Real ID program in deep trouble
Computerworld - A decision by lawmakers to slash funding for the unpopular Real ID national driver's license program has put an already struggling initiative on life support.
The U.S. Senate recently approved a $43 billion budget for the U.S. Department of Homeland Security for the federal government's 2010 fiscal year, which began Oct. 1. The appropriation called for substantial increases in DHS spending in several key technology areas but slashed Real ID funding by 40%, from $100 million to $60 million.
The budget cut suggests that Real ID is going nowhere, said Jim Harper, director of information policy studies at the libertarian Cato Institute. But Congress' hesitation to kill Real ID entirely highlights the touchy political nature of the program, he said.

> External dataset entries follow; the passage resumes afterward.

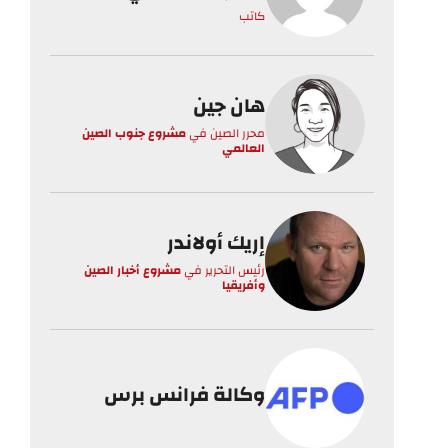
كاتب
هان جين
محرر الصين
في
مشروع جنوب الصين
العالمي
إريك أولاندر
رئيس التحرير
في
مشروع أخبار الصين
وأفريقيا
وكالة فرانس برس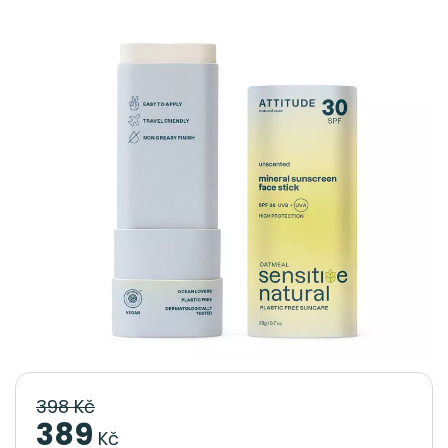
398 Kč
389
Kč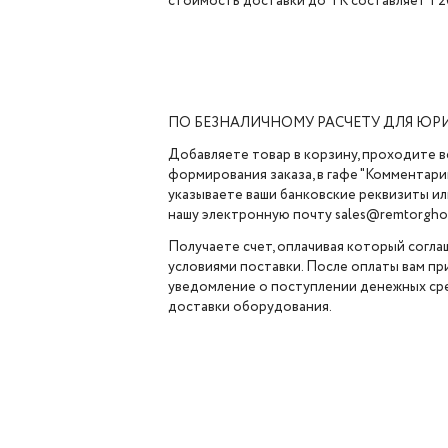
стоимость доставки до ТК составляет 1 2
ПО БЕЗНАЛИЧНОМУ РАСЧЕТУ ДЛЯ ЮР
Добавляете товар в корзину, проходите в
формирования заказа, в гафе "Комментарии
указываете ваши банковские реквизиты ил
нашу электронную почту sales@remtorghol
Получаете счет, оплачивая который согла
условиями поставки. После оплаты вам п
уведомление о поступлении денежных сре
доставки оборудования.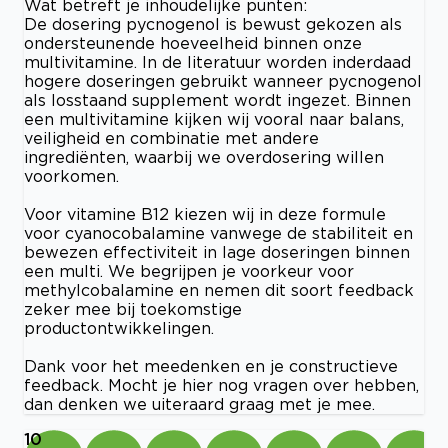
Wat betreft je inhoudelijke punten:
De dosering pycnogenol is bewust gekozen als
ondersteunende hoeveelheid binnen onze
multivitamine. In de literatuur worden inderdaad
hogere doseringen gebruikt wanneer pycnogenol
als losstaand supplement wordt ingezet. Binnen
een multivitamine kijken wij vooral naar balans,
veiligheid en combinatie met andere
ingrediënten, waarbij we overdosering willen
voorkomen.
Voor vitamine B12 kiezen wij in deze formule
voor cyanocobalamine vanwege de stabiliteit en
bewezen effectiviteit in lage doseringen binnen
een multi. We begrijpen je voorkeur voor
methylcobalamine en nemen dit soort feedback
zeker mee bij toekomstige
productontwikkelingen.
Dank voor het meedenken en je constructieve
feedback. Mocht je hier nog vragen over hebben,
dan denken we uiteraard graag met je mee.
10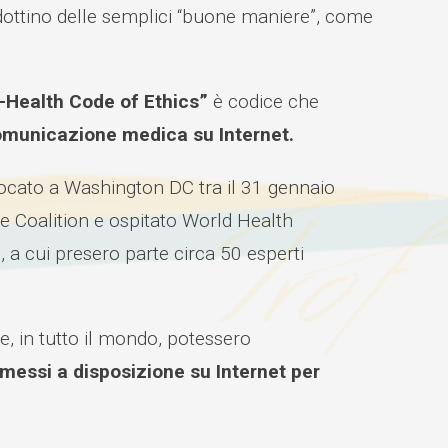
adottino delle semplici “buone maniere”, come
-Health Code of Ethics”
è codice che
omunicazione medica su Internet.
nvocato a Washington DC tra il 31 gennaio
re Coalition e ospitato World Health
 cui presero parte circa 50 esperti
ne, in tutto il mondo, potessero
i messi a disposizione su Internet per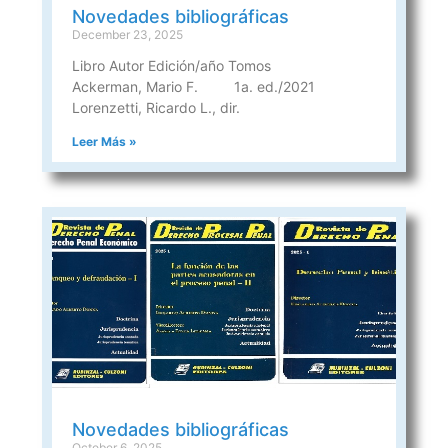
Novedades bibliográficas
December 23, 2025
Libro Autor Edición/año Tomos
Ackerman, Mario F. 1a. ed./2021
Lorenzetti, Ricardo L., dir.
Leer Más »
Novedades bibliográficas
October 6, 2025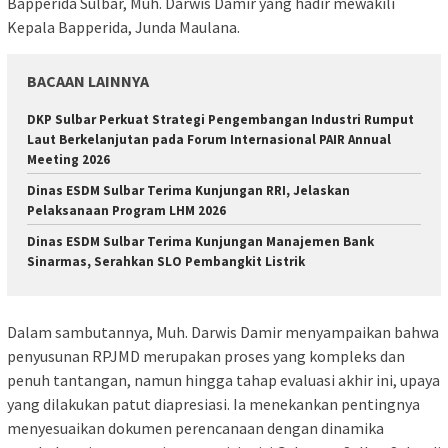
Bapperida Sulbar, Muh. Darwis Damir yang hadir mewakili
Kepala Bapperida, Junda Maulana.
BACAAN LAINNYA
DKP Sulbar Perkuat Strategi Pengembangan Industri Rumput
Laut Berkelanjutan pada Forum Internasional PAIR Annual
Meeting 2026
Dinas ESDM Sulbar Terima Kunjungan RRI, Jelaskan
Pelaksanaan Program LHM 2026
Dinas ESDM Sulbar Terima Kunjungan Manajemen Bank
Sinarmas, Serahkan SLO Pembangkit Listrik
Dalam sambutannya, Muh. Darwis Damir menyampaikan bahwa
penyusunan RPJMD merupakan proses yang kompleks dan
penuh tantangan, namun hingga tahap evaluasi akhir ini, upaya
yang dilakukan patut diapresiasi. Ia menekankan pentingnya
menyesuaikan dokumen perencanaan dengan dinamika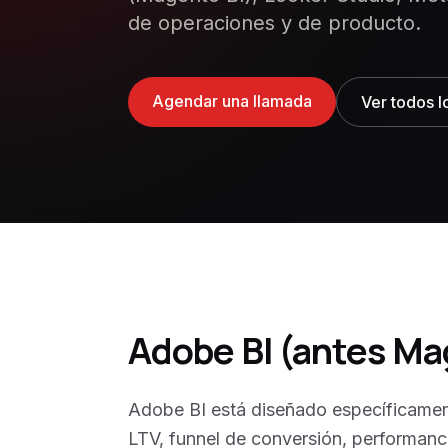
de operaciones y de producto.
Agendar una llamada
Ver todos l
Adobe BI (antes Ma
Adobe BI está diseñado específicame
LTV, funnel de conversión, performanc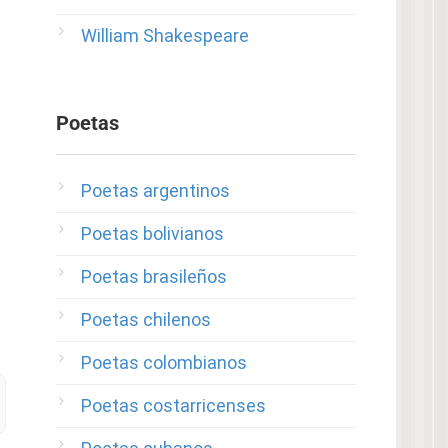
William Shakespeare
Poetas
Poetas argentinos
Poetas bolivianos
Poetas brasileños
Poetas chilenos
Poetas colombianos
Poetas costarricenses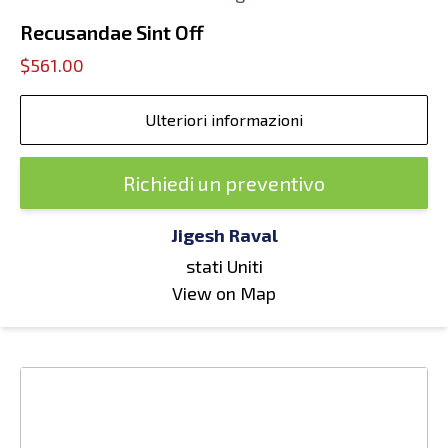
Recusandae Sint Off
$561.00
Ulteriori informazioni
Richiedi un preventivo
Jigesh Raval
stati Uniti
View on Map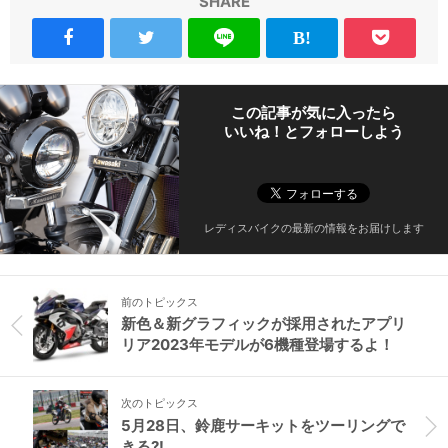
SHARE
この記事が気に入ったら
いいね！とフォローしよう
レディスバイクの最新の情報をお届けします
前のトピックス
新色＆新グラフィックが採用されたアプリ
リア2023年モデルが6機種登場するよ！
次のトピックス
5月28日、鈴鹿サーキットをツーリングで
きる?!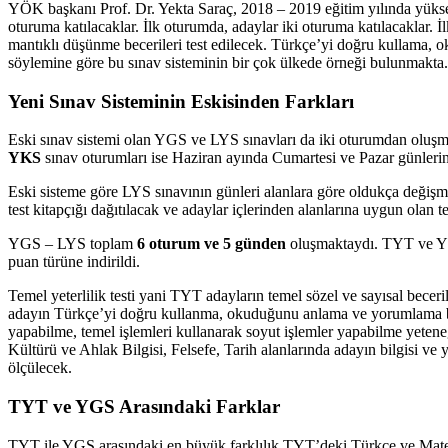
YÖK başkanı Prof. Dr. Yekta Saraç, 2018 – 2019 eğitim yılında yükse
oturuma katılacaklar. İlk oturumda, adaylar iki oturuma katılacaklar. 
mantıklı düşünme becerileri test edilecek. Türkçe’yi doğru kullama, o
söylemine göre bu sınav sisteminin bir çok ülkede örneği bulunmakt
Yeni Sınav Sisteminin Eskisinden Farkları
Eski sınav sistemi olan YGS ve LYS sınavları da iki oturumdan oluşm
YKS
sınav oturumları ise Haziran ayında Cumartesi ve Pazar günleri
Eski sisteme göre LYS sınavının günleri alanlara göre oldukça değiş
test kitapçığı dağıtılacak ve adaylar içlerinden alanlarına uygun olan te
YGS – LYS toplam
6 oturum ve 5 günden
oluşmaktaydı. TYT ve 
puan türüne indirildi.
Temel yeterlilik testi yani TYT adayların temel sözel ve sayısal becer
adayın Türkçe’yi doğru kullanma, okuduğunu anlama ve yorumlama bece
yapabilme, temel işlemleri kullanarak soyut işlemler yapabilme yetene
Kültürü ve Ahlak Bilgisi, Felsefe, Tarih alanlarında adayın bilgisi ve 
ölçülecek.
TYT ve YGS Arasındaki Farklar
TYT ile YGS arasındaki en büyük farklılık TYT’deki Türkçe ve Matemati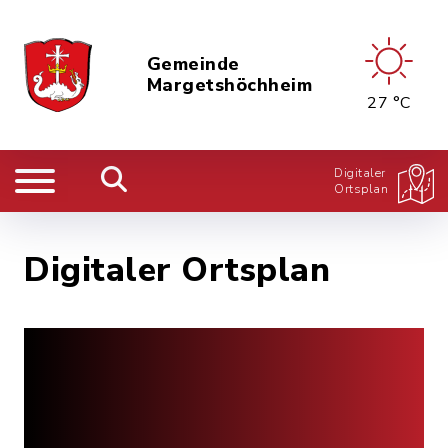
Gemeinde
Margetshöchheim
27 °C
Digitaler
Ortsplan
Digitaler Ortsplan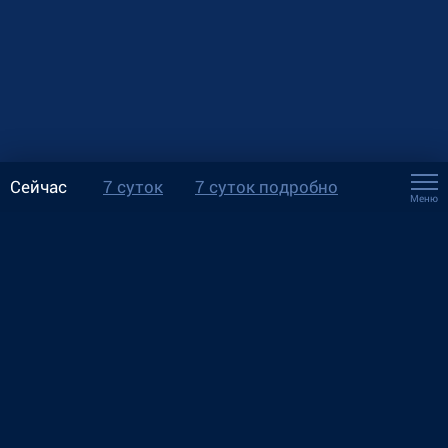
Сейчас
7 суток
7 суток подробно
Меню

"There isn't any love for Real ID on Capitol Hill," Harper said, but many lawmakers are reluctant to openly reject it for fear of being seen as too soft on national security.
The Real ID Act was signed into law by President George W. Bush in 2005 as part of the government's effort to combat terrorism. The law requires states to follow a single national standard for identifying and authenticating people who apply for driver's licenses. It spells out specific technical and process requirements, including the use of biometric identifiers, for issuing licenses.
But the law has evoked widespread criticism from privacy advocates who say it would create a de facto national ID card that's hard to manage and even harder to secure. A major concern is the requirement to link all state driver's license databases via a central hub for data sharing.
States, too, have railed against Real ID as an unfunded federal mandate, and most have refused to participate. DHS Secretary Janet Napolitano was one of the first state officials to reject Real ID when she was the governor of Arizona -- and that makes it hard for her to push it on other states now.
"For all intents and purposes, Real ID has been put on the back burner," said Pam Dixon, executive director of the World Privacy Forum. "But it isn't dead yet."